Often when creating a QlikView application, you want to add some grouping of a number, and then use this as a dimension in a chart or as a field where you make selections.

Usually, the number in itself is not interesting, but the rough value is interesting as attribute. It could be that you group people into age groups: Children, Adults and Seniors. Or you want to classify shipments to or from your company in how delayed they are: Too early, Just in time or Delayed.

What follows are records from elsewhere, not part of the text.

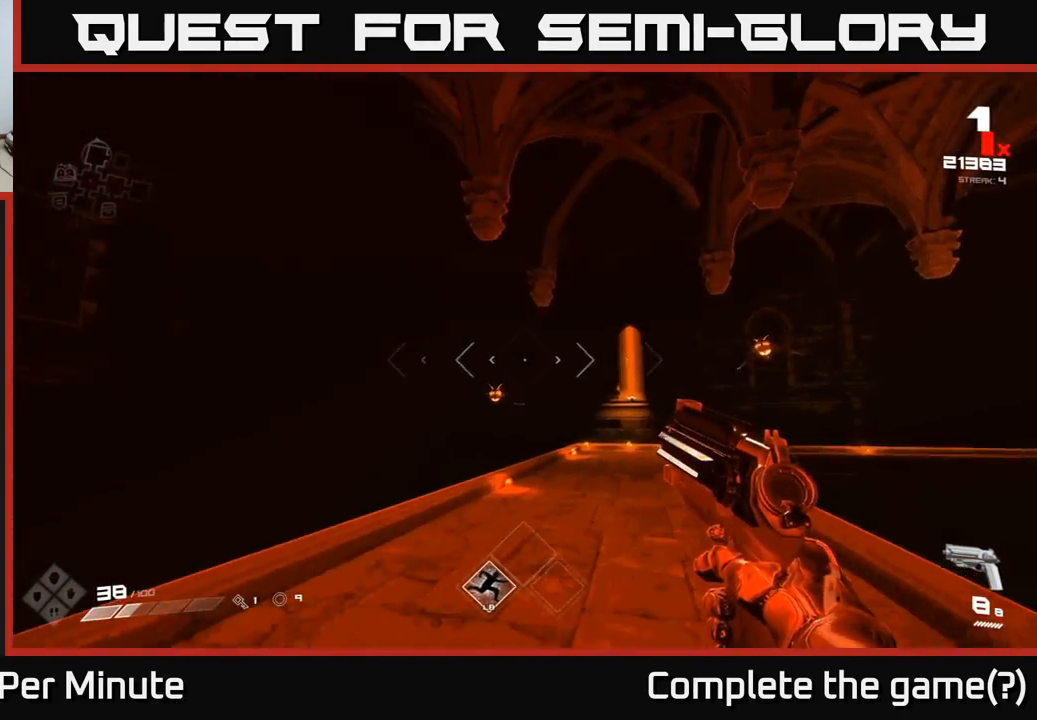
{"dt_ms": 500, "buttons": [], "left_stick": "up", "right_stick": "center", "events": [[167, "left_stick", "up-left"], [167, "right_stick", "down"], [317, "right_stick", "center"], [400, "left_stick", "up"]]}
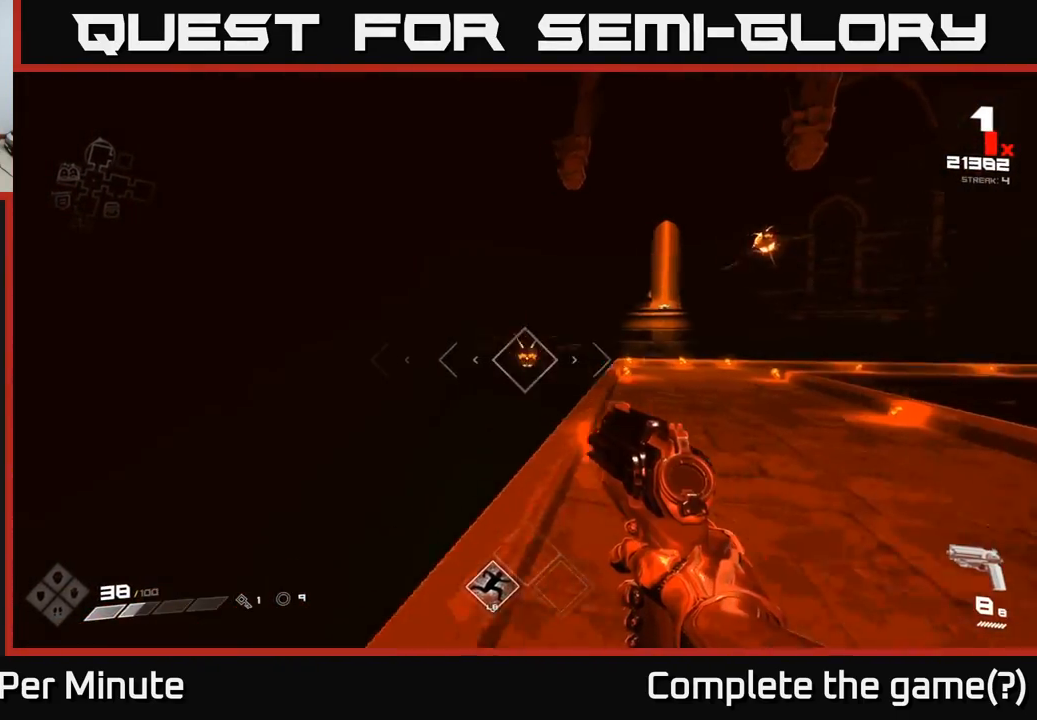
{"dt_ms": 500, "buttons": ["R2"], "left_stick": "down-right", "right_stick": "center", "events": [[83, "right_stick", "up"], [150, "right_stick", "center"], [250, "left_stick", "down"], [333, "right_stick", "down"], [483, "R2", "down"], [483, "right_stick", "center"], [500, "left_stick", "down-right"]]}
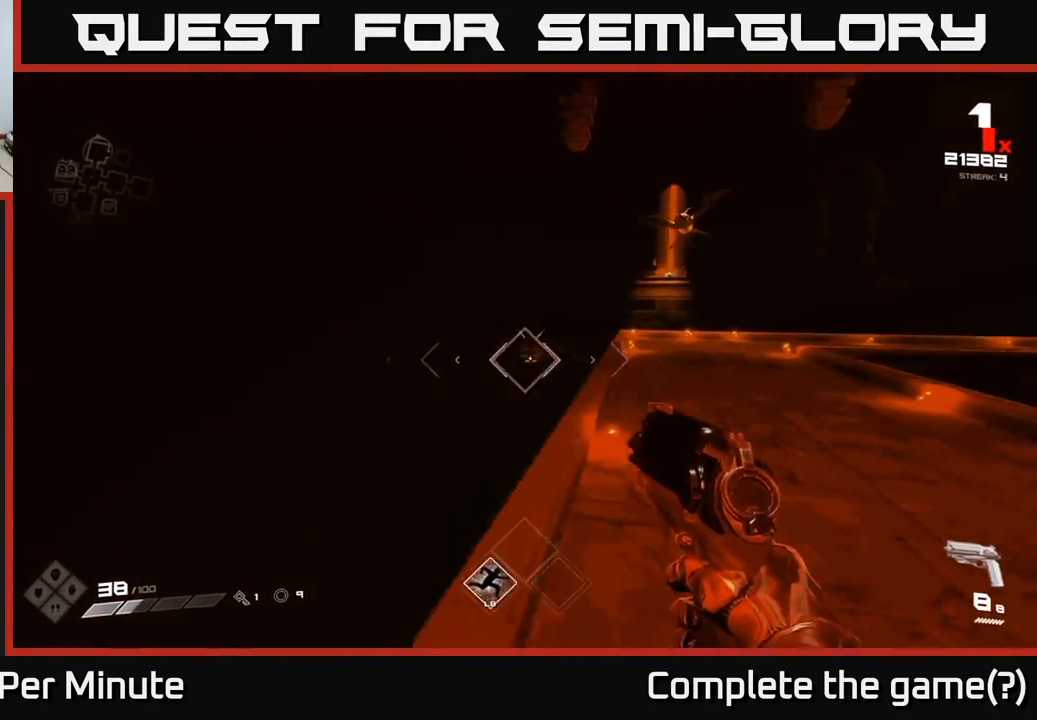
{"dt_ms": 500, "buttons": [], "left_stick": "center", "right_stick": "center", "events": [[17, "left_stick", "down"], [33, "R2", "up"], [33, "left_stick", "center"], [167, "right_stick", "up"], [200, "left_stick", "right"], [250, "right_stick", "center"], [283, "left_stick", "center"], [350, "R2", "down"], [383, "left_stick", "right"], [433, "R2", "up"], [467, "left_stick", "center"]]}
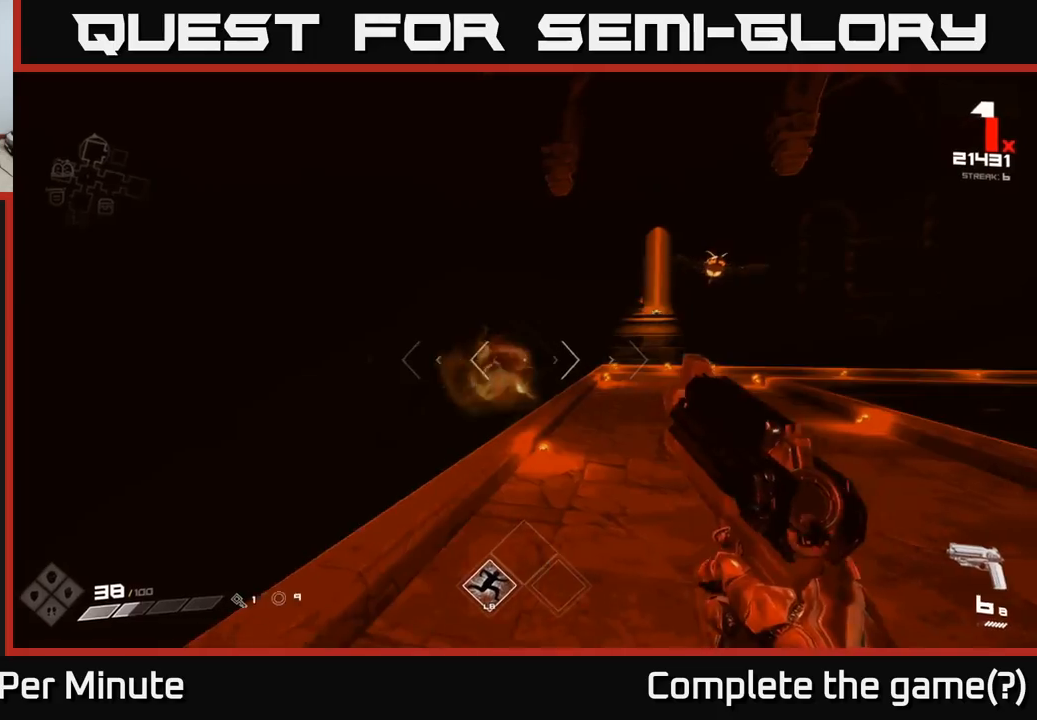
{"dt_ms": 500, "buttons": [], "left_stick": "center", "right_stick": "center", "events": [[17, "left_stick", "down-right"], [150, "right_stick", "up-right"], [300, "right_stick", "center"], [417, "left_stick", "center"]]}
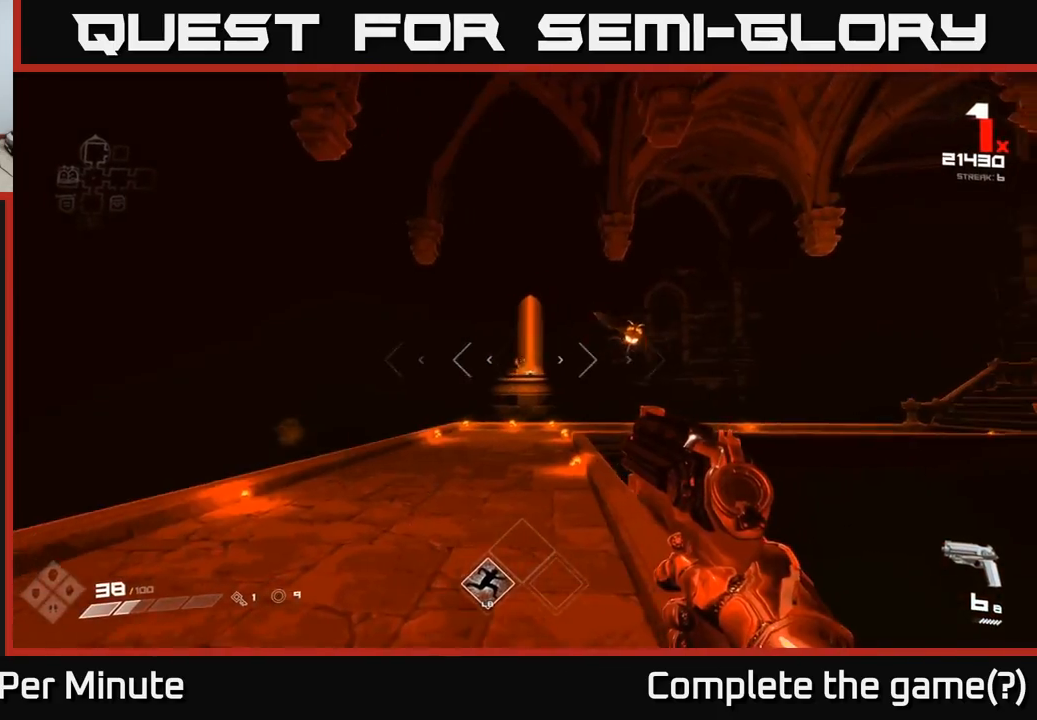
{"dt_ms": 500, "buttons": ["R2"], "left_stick": "up-left", "right_stick": "center", "events": [[33, "right_stick", "up-right"], [50, "left_stick", "up-left"], [83, "right_stick", "right"], [217, "right_stick", "center"], [267, "left_stick", "up"], [350, "right_stick", "down-right"], [417, "R2", "down"], [417, "left_stick", "up-left"], [467, "right_stick", "center"]]}
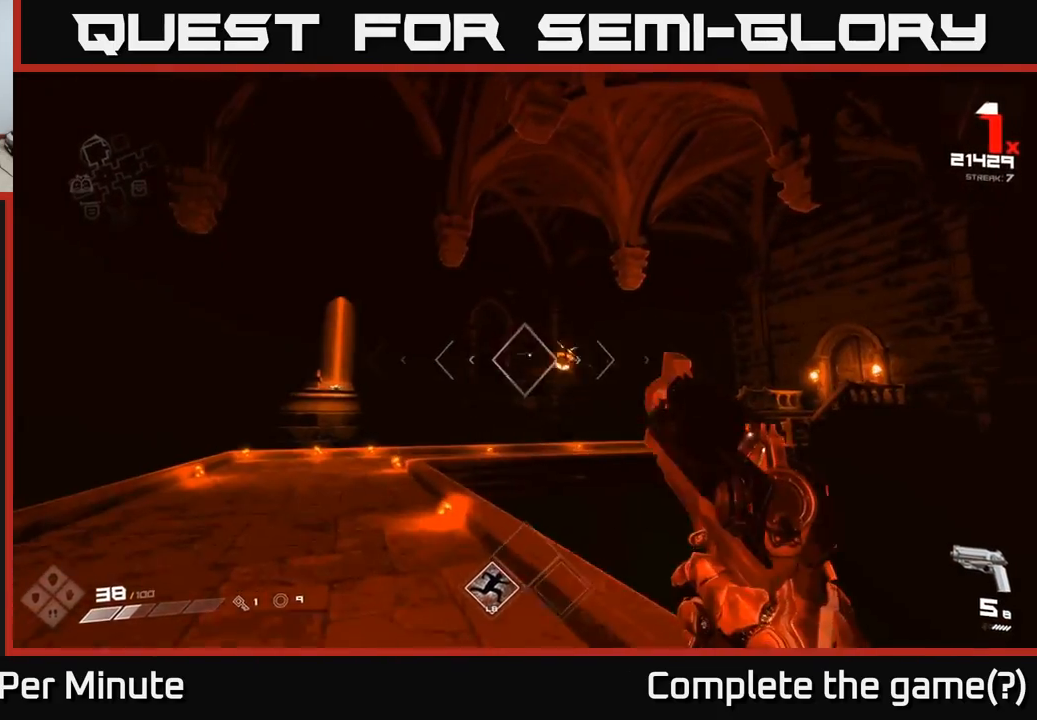
{"dt_ms": 500, "buttons": [], "left_stick": "center", "right_stick": "right", "events": [[17, "R2", "up"], [50, "left_stick", "center"], [150, "right_stick", "right"], [200, "R2", "down"], [283, "R2", "up"], [300, "right_stick", "center"], [333, "left_stick", "left"], [450, "left_stick", "center"], [467, "right_stick", "right"]]}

These groups are often called buckets.

Delays.png

 

The most straightforward way to create buckets, is to use multiple nested if() functions, e.g:

   If( ShippedDate - RequiredDate <= -5, 'Too early',
   If( ShippedDate - RequiredDate <= 0, 'Just in time',
   If( ShippedDate - RequiredDate <= 5, 'Small delay',
      'Large delay' ))) as Delay,

Or if you use dual values:

   If( ShippedDate - RequiredDate <= -5, Dual( 'Too early', -5 ),
   If( ShippedDate - RequiredDate <= 0, Dual( 'Just in time', 0 ),
   If( ShippedDate - RequiredDate <= 5, Dual( 'Small delay', 5 ),
      Dual( 'Large delay', 10 )))) as Delay,

However, if you have many classes, the above statements are neither pretty nor manageable. Then it might be better to use a rounding function or the Class() function:

   Round( ShippedDate - RequiredDate , 5 ) as Delay,

   Class( ShippedDate - RequiredDate , 5 ) as Delay,

A third option is to use IntervalMatch:

   DelayClasses:
   Load Lower, Upper, Delay Inline
   [Lower,  Upper,  Delay
    -E99,  -5,  Too early
   -4,          0,  Just in time
   1,           5,  Small delay
   6,      E99,  Large delay];

   IntervalMatch (DelayInDays)
   Load Lower, Upper Resident DelayClasses;

The above three methods all create a field Delay already in the script, and this is what you should do if you have a static definition of the grouping.

However, there are cases where you may want a dynamic definition, and then you need to create a calculated dimension using the Aggr() function. Say, for example, that you want to assess the reliability of your suppliers – but since this is something that varies over time and location, you want to make the classification after you have made the appropriate selections. This you cannot make in the script.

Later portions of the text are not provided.